• [Provided data]:
┌────────

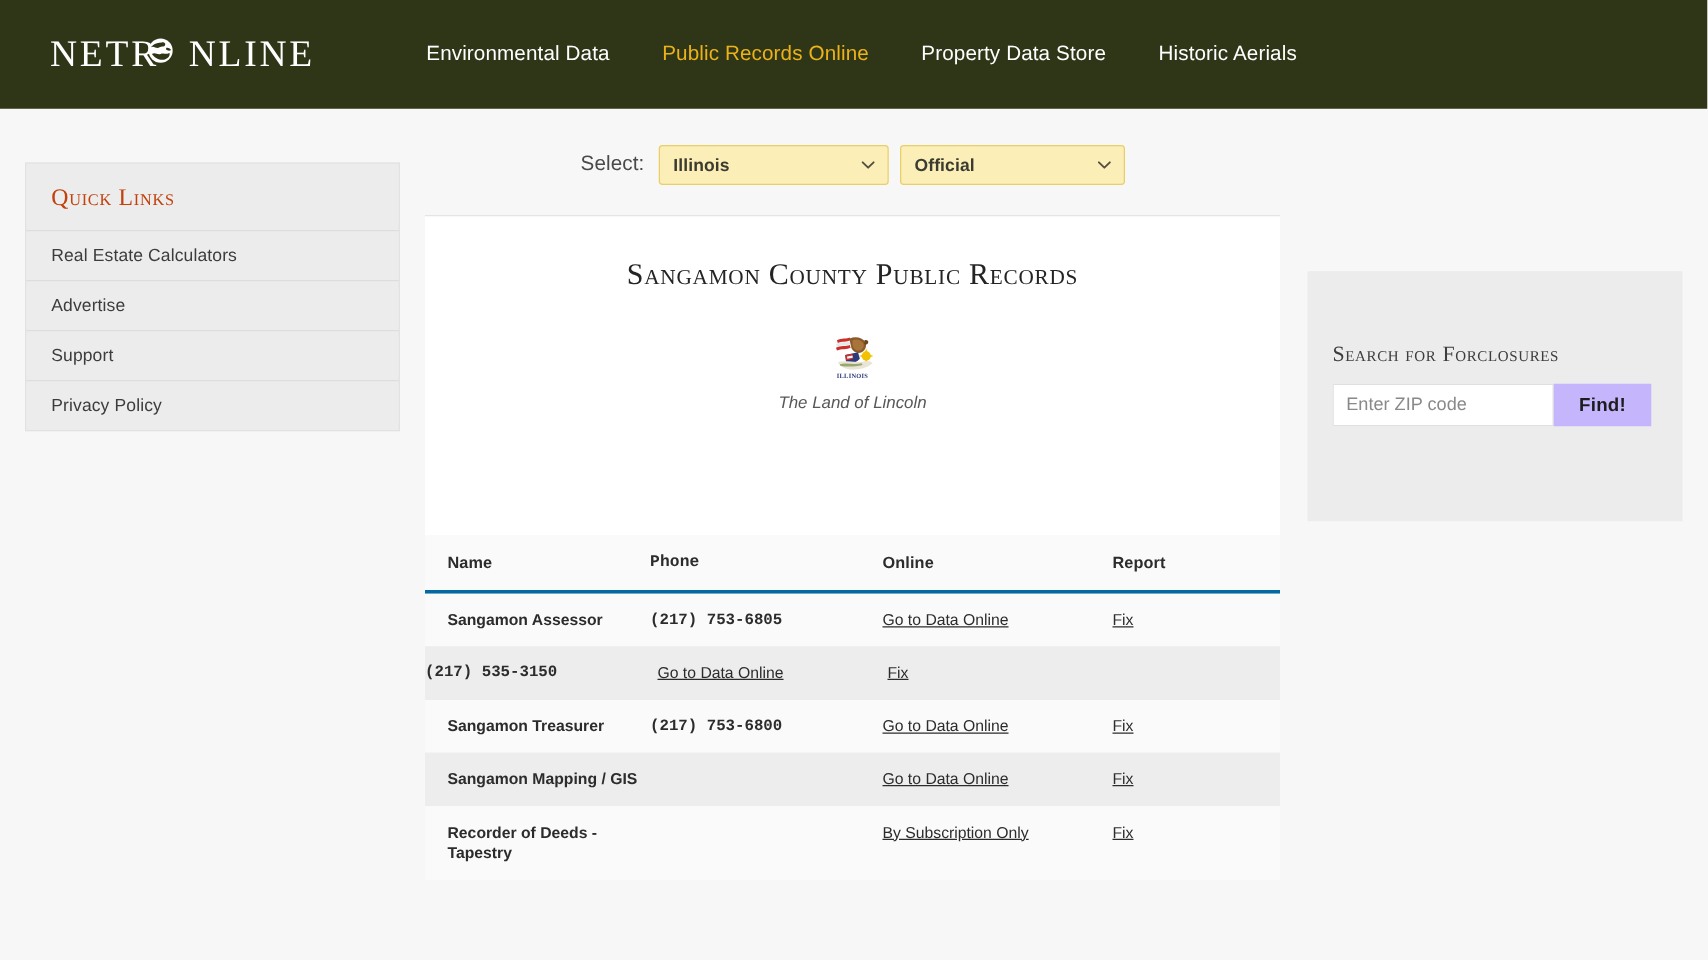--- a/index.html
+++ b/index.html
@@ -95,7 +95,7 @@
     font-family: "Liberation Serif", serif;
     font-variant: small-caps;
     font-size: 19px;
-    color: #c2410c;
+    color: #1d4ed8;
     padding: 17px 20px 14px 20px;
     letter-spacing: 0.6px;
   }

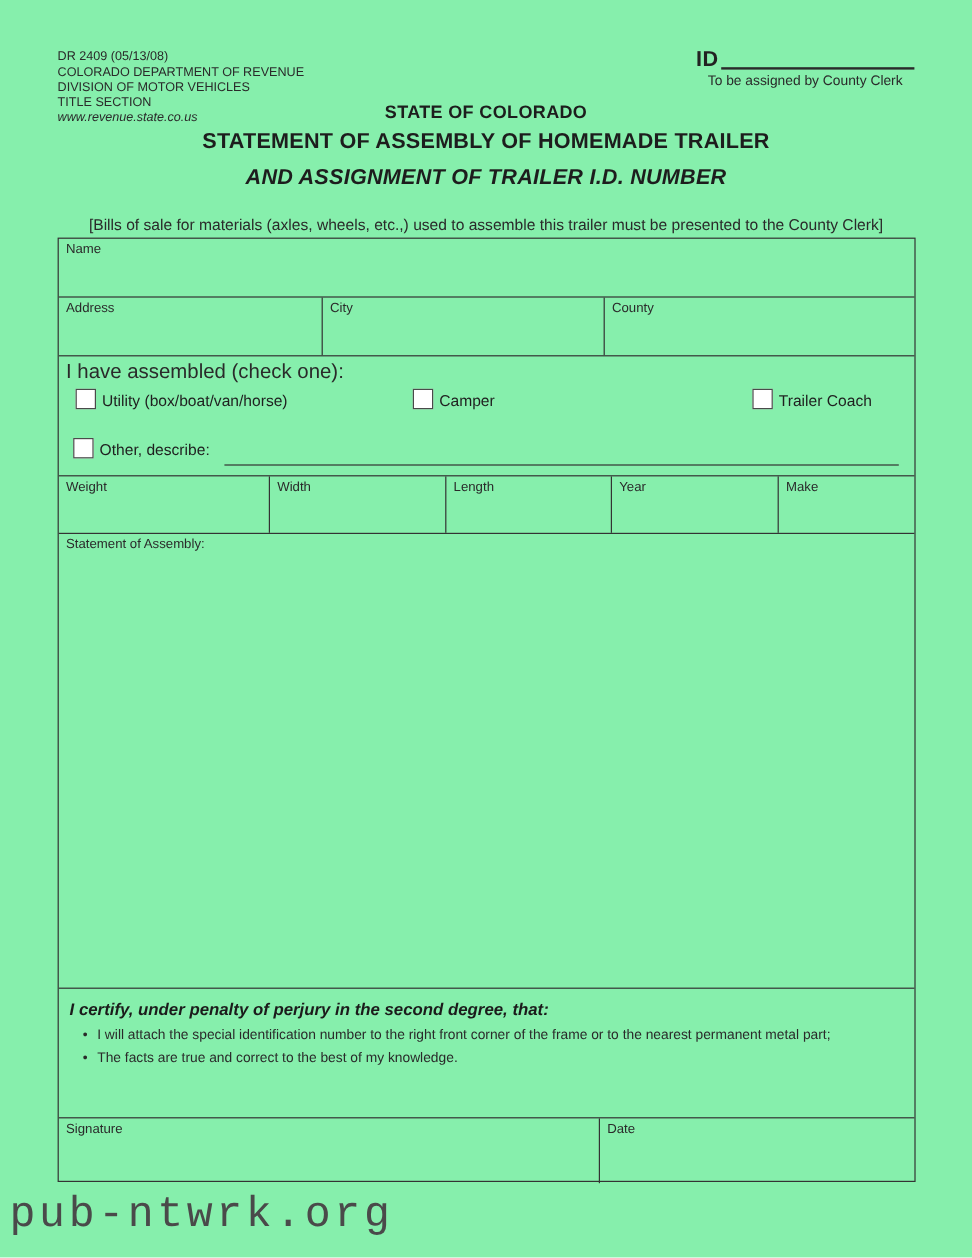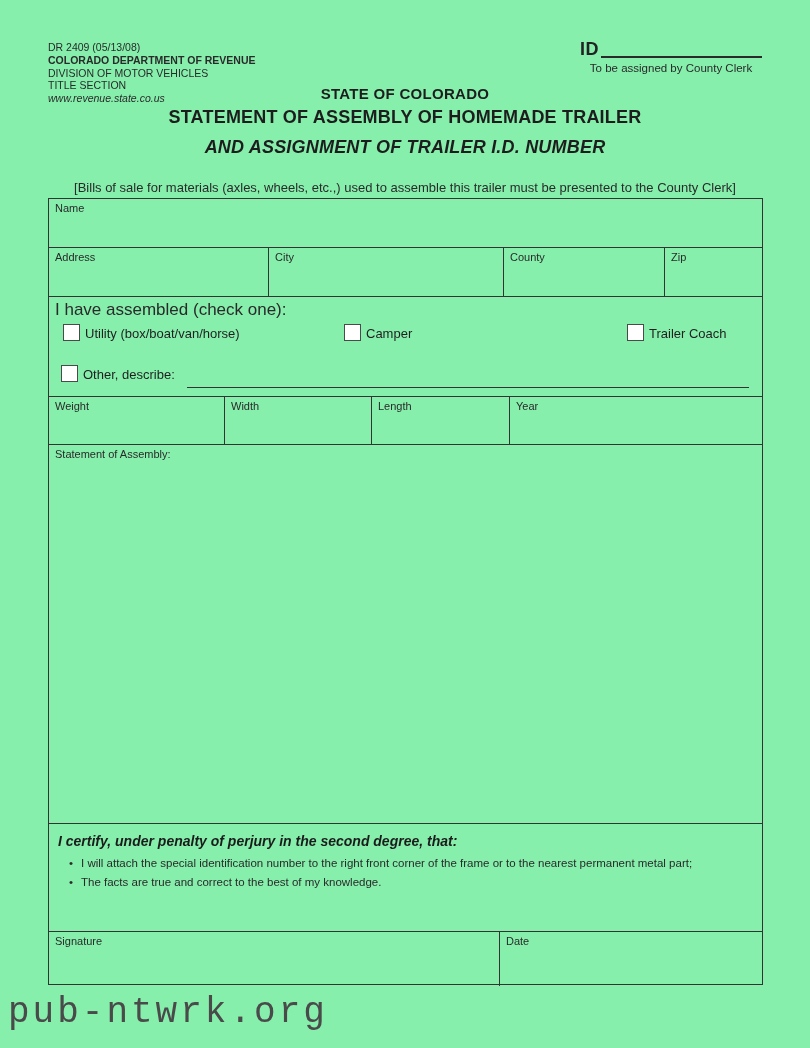--- a/index.html
+++ b/index.html
@@ -18,7 +18,7 @@
     position: absolute; left: 48px; top: 41px;
     font-size: 10.5px; line-height: 12.8px; color: #2a2a2a;
   }
-  .hdr-left .bold { font-weight: bold; }
+  .hdr-left .bold { font-weight: normal; }
   .hdr-left .italic { font-style: italic; }
   .hdr-right { position: absolute; left: 580px; top: 40px; width: 182px; }
   .id-line { display: flex; align-items: flex-end; }

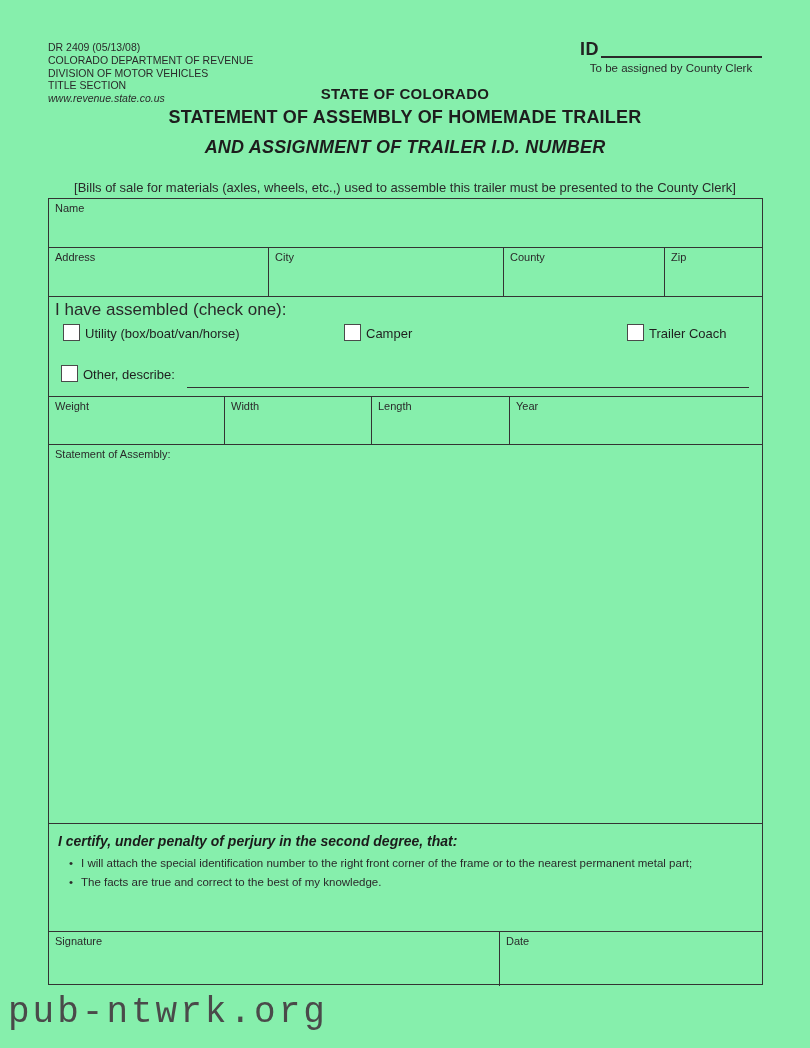--- a/index.html
+++ b/index.html
@@ -123,9 +123,6 @@
       <div class="cell" style="width:161px">
         <div class="cell-label">County</div>
       </div>
-      <div class="cell" style="flex:1">
-        <div class="cell-label">Zip</div>
-      </div>
     </div>
 
     <div class="row r-assembled">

└────────

• [The task]: Give back all of the entries above exactly, with the pictures excluded.

• [Finished task]:
--- a/index.html
+++ b/index.html
@@ -95,7 +95,7 @@
     font-family: "Liberation Serif", serif;
     font-variant: small-caps;
     font-size: 19px;
-    color: #c2410c;
+    color: #1d4ed8;
     padding: 17px 20px 14px 20px;
     letter-spacing: 0.6px;
   }

--- a/index.html
+++ b/index.html
@@ -18,7 +18,7 @@
     position: absolute; left: 48px; top: 41px;
     font-size: 10.5px; line-height: 12.8px; color: #2a2a2a;
   }
-  .hdr-left .bold { font-weight: bold; }
+  .hdr-left .bold { font-weight: normal; }
   .hdr-left .italic { font-style: italic; }
   .hdr-right { position: absolute; left: 580px; top: 40px; width: 182px; }
   .id-line { display: flex; align-items: flex-end; }

--- a/index.html
+++ b/index.html
@@ -123,9 +123,6 @@
       <div class="cell" style="width:161px">
         <div class="cell-label">County</div>
       </div>
-      <div class="cell" style="flex:1">
-        <div class="cell-label">Zip</div>
-      </div>
     </div>
 
     <div class="row r-assembled">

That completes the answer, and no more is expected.